End Notes. JERHRE employs endnotes thus:1 (small superscripted numerals) rather than footnotes. The end notes are placed in the manuscript just before the Reference section. Endnotes are for additional information that is too limited for an appendix or supplementary online document. Please use endnotes sparingly, if at all.

References. Employ APA style. All citations in the manuscript must have a corresponding reference; there should be to references to sources that are not cited in the manuscript.


Submit manuscripts electronically to Because manuscripts are blind reviewed, the parts of the manuscript that reveal the identity of the author must be separate documents. Any figures and tables should also be transmitted as separate documents. Therefore, in the final preparation for submission, create the following as separate documents:

  • Title page.
  • Manuscript, minus figures, tables, and any identifying information.
  • Any figures, tables or supplementary online documents.
  • Acknowledgements, Author Note, Biographical Sketch(es).
  • Cover letter.
  • A completed COI form, if relevant.

Having moved these parts into separate documents, please ascertain you have removed all material that would identify any of the authors in the material that is to be reviewed.

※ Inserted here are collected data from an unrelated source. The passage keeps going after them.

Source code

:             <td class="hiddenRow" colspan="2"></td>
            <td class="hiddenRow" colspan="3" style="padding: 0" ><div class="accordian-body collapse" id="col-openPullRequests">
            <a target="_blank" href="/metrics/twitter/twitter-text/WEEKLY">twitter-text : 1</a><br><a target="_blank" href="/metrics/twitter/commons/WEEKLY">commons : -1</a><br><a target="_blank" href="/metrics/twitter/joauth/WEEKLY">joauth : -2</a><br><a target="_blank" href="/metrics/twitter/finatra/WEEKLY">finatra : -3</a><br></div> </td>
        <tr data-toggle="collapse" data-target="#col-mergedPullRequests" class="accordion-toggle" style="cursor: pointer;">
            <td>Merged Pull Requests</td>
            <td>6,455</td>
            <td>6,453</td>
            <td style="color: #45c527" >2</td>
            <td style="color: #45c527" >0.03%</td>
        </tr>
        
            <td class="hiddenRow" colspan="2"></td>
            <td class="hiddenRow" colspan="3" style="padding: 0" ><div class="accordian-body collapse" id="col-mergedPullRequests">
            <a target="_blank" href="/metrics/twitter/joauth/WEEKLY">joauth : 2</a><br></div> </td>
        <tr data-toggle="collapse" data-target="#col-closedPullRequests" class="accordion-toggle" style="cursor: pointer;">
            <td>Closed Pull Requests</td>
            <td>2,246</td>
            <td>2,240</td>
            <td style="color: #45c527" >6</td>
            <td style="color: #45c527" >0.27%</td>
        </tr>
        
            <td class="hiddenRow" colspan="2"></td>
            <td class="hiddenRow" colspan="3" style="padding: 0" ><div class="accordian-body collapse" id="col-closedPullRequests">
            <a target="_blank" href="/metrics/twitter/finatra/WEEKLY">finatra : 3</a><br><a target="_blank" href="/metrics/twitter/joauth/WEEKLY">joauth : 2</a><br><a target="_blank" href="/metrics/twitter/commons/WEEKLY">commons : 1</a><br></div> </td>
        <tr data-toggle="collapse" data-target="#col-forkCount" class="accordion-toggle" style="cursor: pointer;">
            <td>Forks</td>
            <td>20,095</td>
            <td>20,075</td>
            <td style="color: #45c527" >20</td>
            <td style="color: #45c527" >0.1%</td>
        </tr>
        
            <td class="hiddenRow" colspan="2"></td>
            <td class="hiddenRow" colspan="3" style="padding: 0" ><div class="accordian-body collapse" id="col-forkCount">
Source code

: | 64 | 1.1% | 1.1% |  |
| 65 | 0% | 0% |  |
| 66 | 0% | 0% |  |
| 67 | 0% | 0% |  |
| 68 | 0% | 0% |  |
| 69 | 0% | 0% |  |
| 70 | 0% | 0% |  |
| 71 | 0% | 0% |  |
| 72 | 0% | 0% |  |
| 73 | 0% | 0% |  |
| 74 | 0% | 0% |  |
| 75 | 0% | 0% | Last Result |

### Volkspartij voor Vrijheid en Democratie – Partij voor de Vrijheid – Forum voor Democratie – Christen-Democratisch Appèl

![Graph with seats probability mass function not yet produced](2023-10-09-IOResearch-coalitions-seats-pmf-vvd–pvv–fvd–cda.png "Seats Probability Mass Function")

Your cover letter should contain the following:

  • A statement about all submissions and previous reports that might be regarded as redundant publication of the same or similar work. Copies of such possibly redundant material should be sent to the editor at the time the manuscript is submitted.
  • A statement that the manuscript has been read and approved by all authors, that the requirements for authorship (see above) have been met, and that each author believes that the manuscript represents honest work.
  • Verification that the treatment of human subjects was in accord with ethical standards and other requirements, as set forth in the country in which the research was conducted.
  • A copy of the permission granted to reproduce or adapt any copyrighted material from another source or a notice that permissions are pending.
  • Nomination of reviewers: Prospective authors are invited to nominate one of their three peer reviewers. Your nominee is to be someone whose special expertise is in your area, who has no conflict of interests with the role of reviewer of your manuscript, and whose critical comments you would greatly appreciate. Please provide one or more nominees, along with the email address and a very brief statement about each.
  • A statement that none of the authors have an apparent COI; otherwise attach a completed COI form for any authors who consider it prudent to declare an apparent COI.